Но мысли о них вызывали беспокойство в ином отношении. Мнение света не могло уничтожить чувство отвращения соединить свою жизнь с сомнительной личностью. Действительно, перед ней никогда не вставал вопрос о любви к Грандкорту. Желательность брака всегда зависела для нее от других чувств, влюбленность оставалась привилегией мужчины, который делал предложение. Гвендолин не считала влюбленность Грандкорта предосудительной, пока не заглянула в его прошлое и не обнаружила там поступков, которые приняла как личное оскорбление.

Отвращение и гнев глубоко засели в ее душе, и хотя последние несколько недель другие тревожные переживания притупили страсти, именно их отголоски привели к твердой решимости не принимать предложение Грандкорта. Сосредоточившись на конкретных словах, которые следовало произнести, Гвендолин даже не думала о том, чтобы изменить намерение. Единственное, что могло вызвать сомнения, это возможность облегчить жизнь «бедной мамы» – искушение, по мнению Гвендолин, весьма серьезное. Но нет! Даже столь веский аргумент не мог повлиять на незыблемость решения. И в то же время мысль, что Грандкорт приедет, чтобы получить отказ, воодушевляла и возвращала утраченные силы. Руки снова крепко сжимали золотые поводья, тело наполнялось живительной энергией, а сознание возвращалось из безысходного уныния, порожденного безжалостным приговором Клезмера. Сейчас Гвендолин Харлет не собиралась выслушивать мнение о своих прелестях, а намеревалась воспользоваться своей неограниченной властью.

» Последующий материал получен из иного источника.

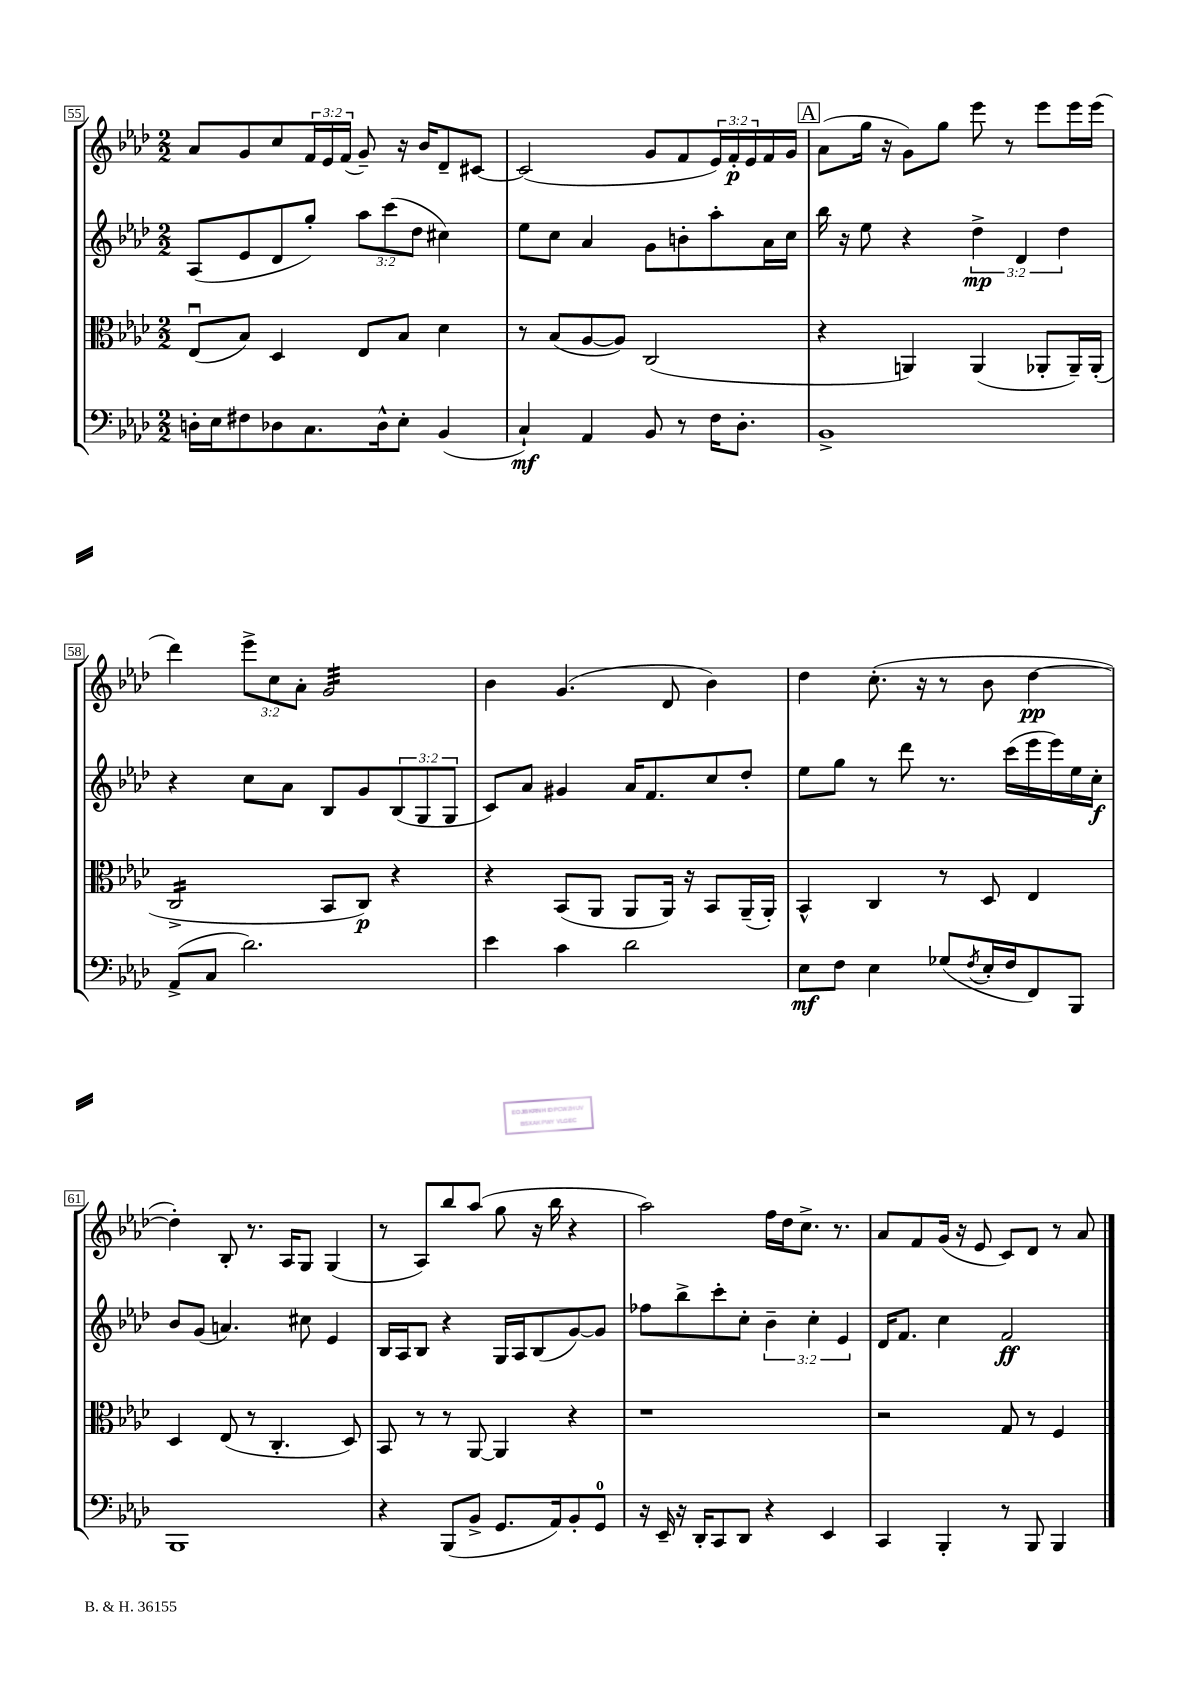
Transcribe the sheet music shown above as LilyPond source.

<<
\new StaffGroup <<
\new Staff = "s0" {
    \clef treble \key aes \major \numericTimeSignature \time 2/2 \override Staff.TupletNumber.text = #tuplet-number::calc-fraction-text
    aes'8 g'8 c''8 \tuplet 3/2 { f'16 ees'16 f'16( } g'8--) r16 bes'16 des'8-- cis'8~ |
    cis'2( g'8 f'8 \tuplet 3/2 { ees'16) f'16-.\p ees'16 } f'16 g'16 |
    \mark \markup { \box "A" } aes'8( g''16 r16 g'8) g''8 ees'''8 r8 ees'''8 ees'''16 ees'''16( |
    des'''4) \tuplet 3/2 { ees'''8-> c''8 aes'8-. } g'2:32 |
    bes'4 g'4.( des'8 bes'4) |
    des''4 c''8.-.( r16 r8 bes'8 des''4~\pp |
    des''4-.) bes8-. r8. aes16 g8 g4( |
    r8 aes8) bes''8 aes''8( g''8 r16 bes''16 r4 |
    aes''2) f''16 des''16 c''8.-> r8. |
    aes'8 f'8 g'16( r16 ees'8 c'8) des'8 r8 aes'8 \bar "|." |
}
\new Staff = "s1" {
    \clef treble \key aes \major \numericTimeSignature \time 2/2 \override Staff.TupletNumber.text = #tuplet-number::calc-fraction-text
    aes8( ees'8 des'8 g''8-.) \tuplet 3/2 { aes''8 c'''8( des''8 } cis''4) |
    ees''8 c''8 aes'4 g'8 b'8-. aes''8-. aes'16 c''16 |
    \mark \markup { \box "A" } bes''16 r16 ees''8 r4 \tuplet 3/2 { des''4->\mp des'4 des''4 } |
    r4 c''8 aes'8 bes8 g'8 \tuplet 3/2 { bes8( g8 g8 } |
    c'8) aes'8 gis'4 aes'16 f'8. c''8 des''8-. |
    ees''8 g''8 r8 des'''8 r8. c'''16( ees'''16 ees'''16) ees''16 c''16-.\f |
    bes'8 g'8( a'4.) cis''8 ees'4 |
    bes16 aes16 bes8 r4 g16 aes16 bes8( g'8~) g'8 |
    fes''8 bes''8-> c'''8-. c''8-. \tuplet 3/2 { bes'4-- c''4-. ees'4 } |
    des'16 f'8. c''4 f'2\ff \bar "|." |
}
\new Staff = "s2" {
    \clef alto \key aes \major \numericTimeSignature \time 2/2
    ees8\downbow( bes8) des4 ees8 bes8 des'4 |
    r8 bes8( aes8~ aes8) c2( |
    \mark \markup { \box "A" } r4 a,4) a,4( aes,8-. aes,16--) aes,16-.( |
    c2:16-> bes,8 c8\p) r4 |
    r4 bes,8( aes,8 aes,8 aes,16) r16 bes,8 aes,16--( aes,16-.) |
    bes,4-^ c4 r8 des8 ees4 |
    des4 ees8( r8 c4.-. des8) |
    bes,8 r8 r8 aes,8~ aes,4 r4 |
    r1 |
    r2 g8 r8 f4 \bar "|." |
}
\new Staff = "s3" {
    \clef bass \key aes \major \numericTimeSignature \time 2/2
    d16-. ees16 fis8 des8 c8. des16-^ ees8-. bes,4( |
    c4-!\mf) aes,4 bes,8 r8 f16 des8.-. |
    \mark \markup { \box "A" } bes,1-> |
    aes,8->( c8 des'2.) |
    ees'4 c'4 des'2 |
    ees8\mf f8 ees4 ges8( \acciaccatura { f8 } ees16-. f16 f,8) bes,,8 |
    bes,,1 |
    r4 bes,,8( bes,8-> g,8. aes,16) bes,8-. g,8-0 |
    r16 ees,16-- r16 des,16-. c,8 des,8 r4 ees,4 |
    c,4 bes,,4-. r8 bes,,8 bes,,4 \bar "|." |
}
>>
>>
\layout { \context { \Score currentBarNumber = #55 \override BarNumber.stencil = #(make-stencil-boxer 0.1 0.3 ly:text-interface::print) } }
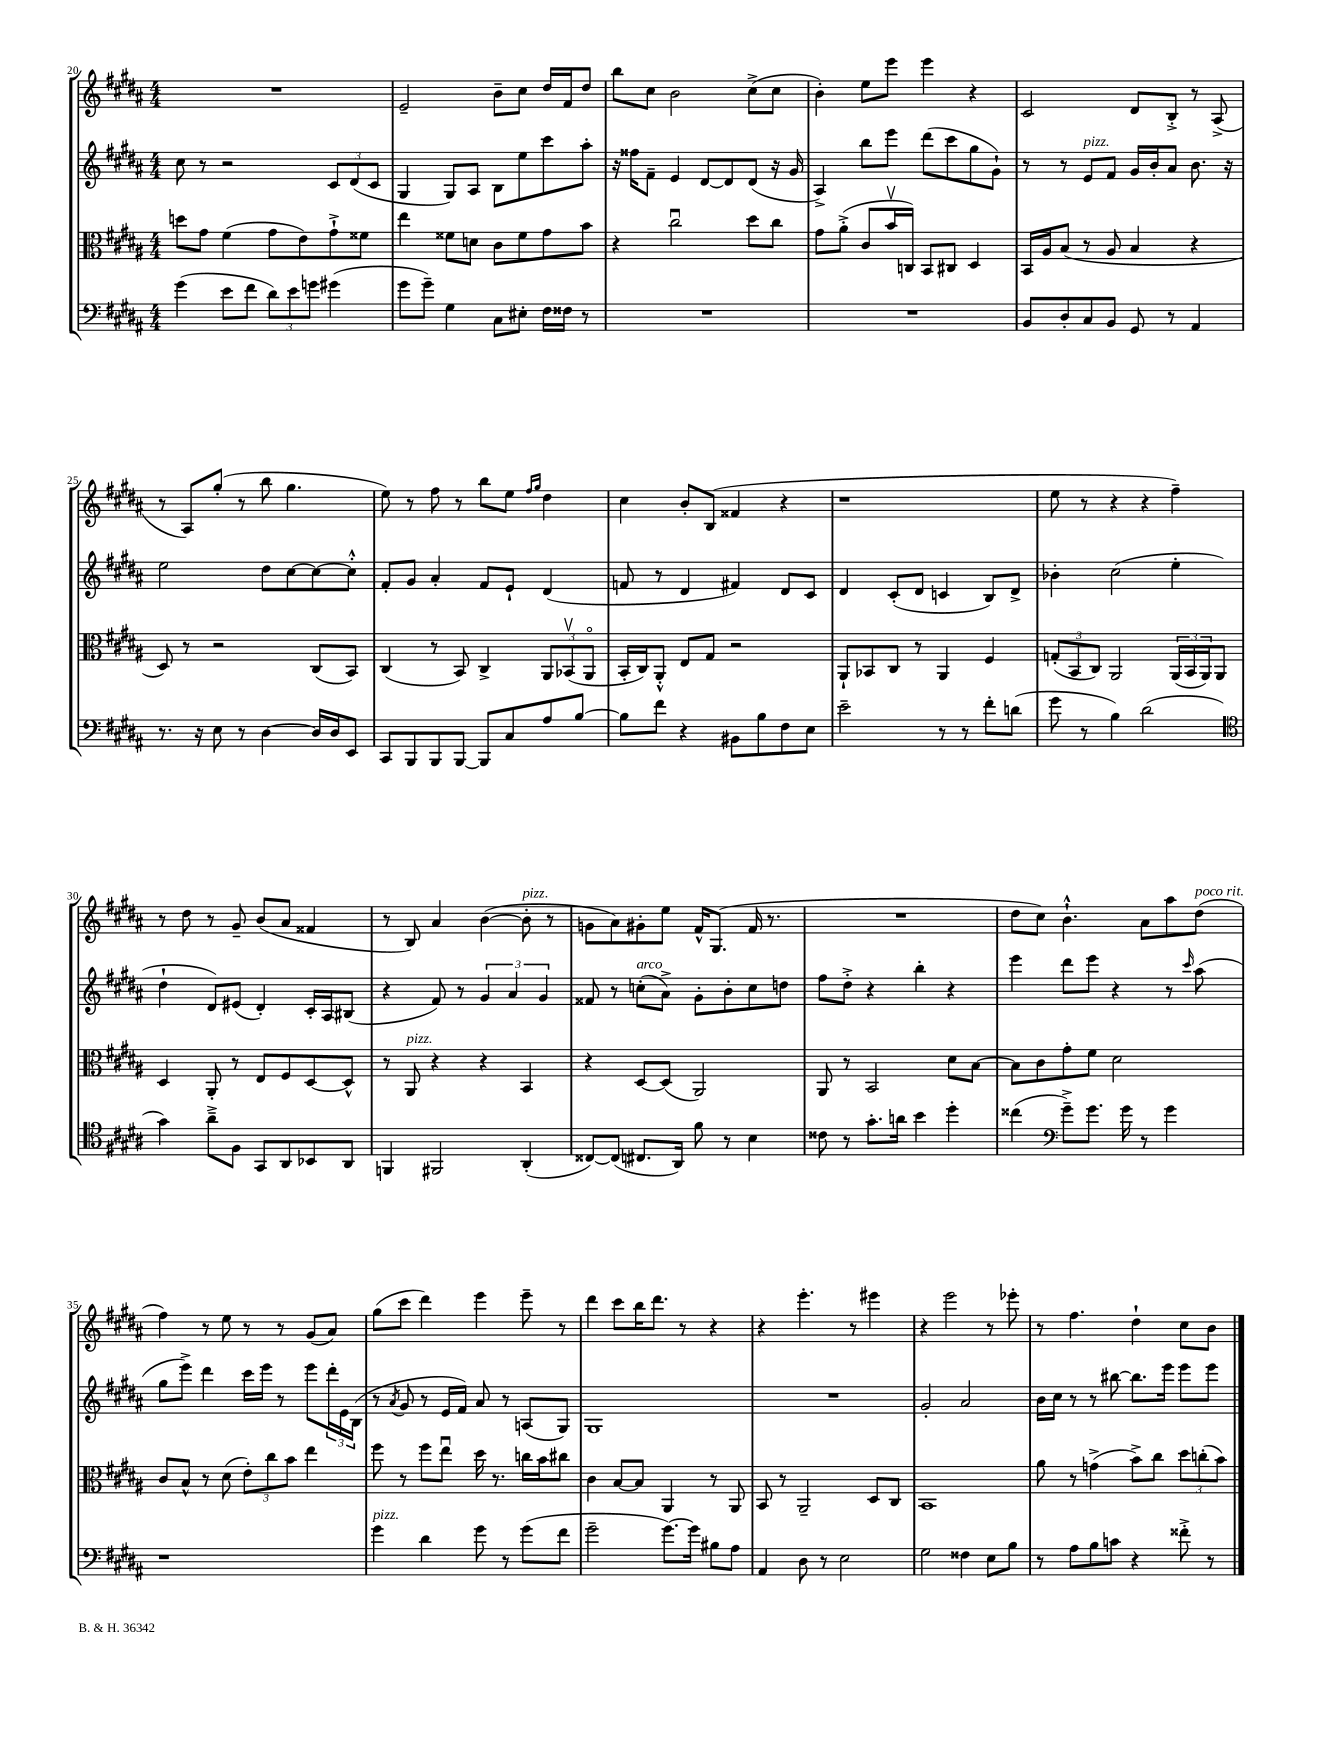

Под влиянием этого чувства или какого-либо другого, но сердце неприятно забилось, едва послышался стук копыт по гравию. Спустя минуту мисс Мерри вошла в комнату и объявила, что мистер Грандкорт ждет в гостиной. Долгие часы подготовки и мысленного торжества над ситуацией оказались напрасными: с тем же успехом Грандкорт мог бы застать ее врасплох в минуту полного упадка духа. Направляясь в гостиную, Гвендолин призвала на помощь все самообладание. Встретившись с Грандкортом, она с видом степенной любезности подала ему руку и тихо, медленно ответила на приветствие. Мгновение спустя оба сели в кресла друг напротив друга: Гвендолин – прямо, с опущенным взором, а Грандкорт – в упор глядя на нее. Любой увидевший их пришел бы к выводу, что оба пребывают в состоянии любовного томления. Любовное томление действительно присутствовало: Гвендолин с первой минуты прониклась ухаживанием молчаливого человека, сидевшего на почтительном расстоянии и источавшего легчайший аромат розового масла; Грандкорт также считал, что ухаживает, поскольку придерживался мнения, что его присутствие не может остаться без последствий.

– Не обнаружив вас в Лебронне, я испытал разочарование, – начал он характерным ленивым голосом, в котором сейчас присутствовал тонкий оттенок чувственного волнения. – Без вас это место казалось невыносимым. Настоящая дыра. Вы так не думаете?

– Не могу судить, каким стал Лебронн без меня, – ответила Гвендолин, взглянув на него с некоторой долей озорства. – А со мной он понравился мне настолько, что, если бы смогла, задержалась там дольше, но пришлось срочно уехать из-за семейных неприятностей.